Помогал Саврасову и живописец Сергей Иванович Грибков, живший в собственном доме у Калужских ворот и имевший там большую мастерскую церковной живописи, где работал вместе с учениками. По вечерам у него нередко собирались друзья-художники: Неврев, Шмельков, Пукирев… Присутствовали и ученики. Было весело, пили чай с пряниками и конфетами; молодежь танцевала под гитару и гармонь. Бывал на этих вечеринках и Саврасов. Случалось, он поселялся у Грибкова и жил подолгу…
Разные были приятели. К сожалению, и безвольные, больные люди. Общение с ними обостряло болезнь художника, мешало ему вырваться из трясины, которая затягивала все глубже и глубже.
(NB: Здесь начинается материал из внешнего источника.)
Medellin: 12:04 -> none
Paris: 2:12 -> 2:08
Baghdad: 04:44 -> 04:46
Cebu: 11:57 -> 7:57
Близким, закадычным другом Саврасова стал небезызвестный в те годы литератор Иван Кузьмич Кондратьев, или просто Кузьмич, как его называли товарищи. Это был плодовитый писатель, поэт, драматург. Автор поэм, стихотворений, исторических романов и повестей — из жизни древних славян, из эпохи старообрядческих смут, сочинитель драм, водевилей, шуток. Все эти произведения предназначались в основном для издателей с Никольской. Жил тогда Кондратьев в конце Каланчевской улицы, в доме Могеровского, около вокзалов. Встречавшийся с ним поэт, прозаик, переводчик Иван Алексеевич Белоусов сохранил в своей памяти ряд любопытных деталей, которые привел впоследствии в своих воспоминаниях.
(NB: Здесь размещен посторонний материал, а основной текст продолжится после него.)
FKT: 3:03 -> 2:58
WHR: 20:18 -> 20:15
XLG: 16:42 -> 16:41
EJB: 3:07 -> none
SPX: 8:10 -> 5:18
Квартира Кузьмича находилась в чердачном помещении. Собственно говоря — какая же это квартира? Комната с низким потолком, из обстановки — лишь стол, кровать да несколько стульев. Вот и все. Словом — мансарда. В Париже в таких мансардах обитали поэты, художники, непризнанные гении. Люди искусства, бедняки, терпеливо ждавшие своего часа, верившие в то, что наконец взойдет их звезда и они прославятся. Московская богема отличалась от парижской. В мансарде Кузьмича не помышляли о том, чтобы получить признание, завоевать своим искусством мир. Все это было уже ни к чему. Все это бредни молодых восторженных честолюбцев. Кузьмич с удивительной быстротой и легкостью кропал свои произведения. Романы «Великий разгром» — из эпохи кровавых драм и великих смятений, «Церковная крамольница» — о старообрядческих мятежах. Драмы — «Волчий лог», «Пир Стеньки Разина». Историческую повесть «Салтычиха». Поэму «Альманзор». И был вполне доволен тем, что его сочинения приносят ему заработок, достаточный для более или менее сносного существования. Да, Москва не Париж! И даже мансарды не те. Собирались здесь довольно старые люди. Уставшие от жизни.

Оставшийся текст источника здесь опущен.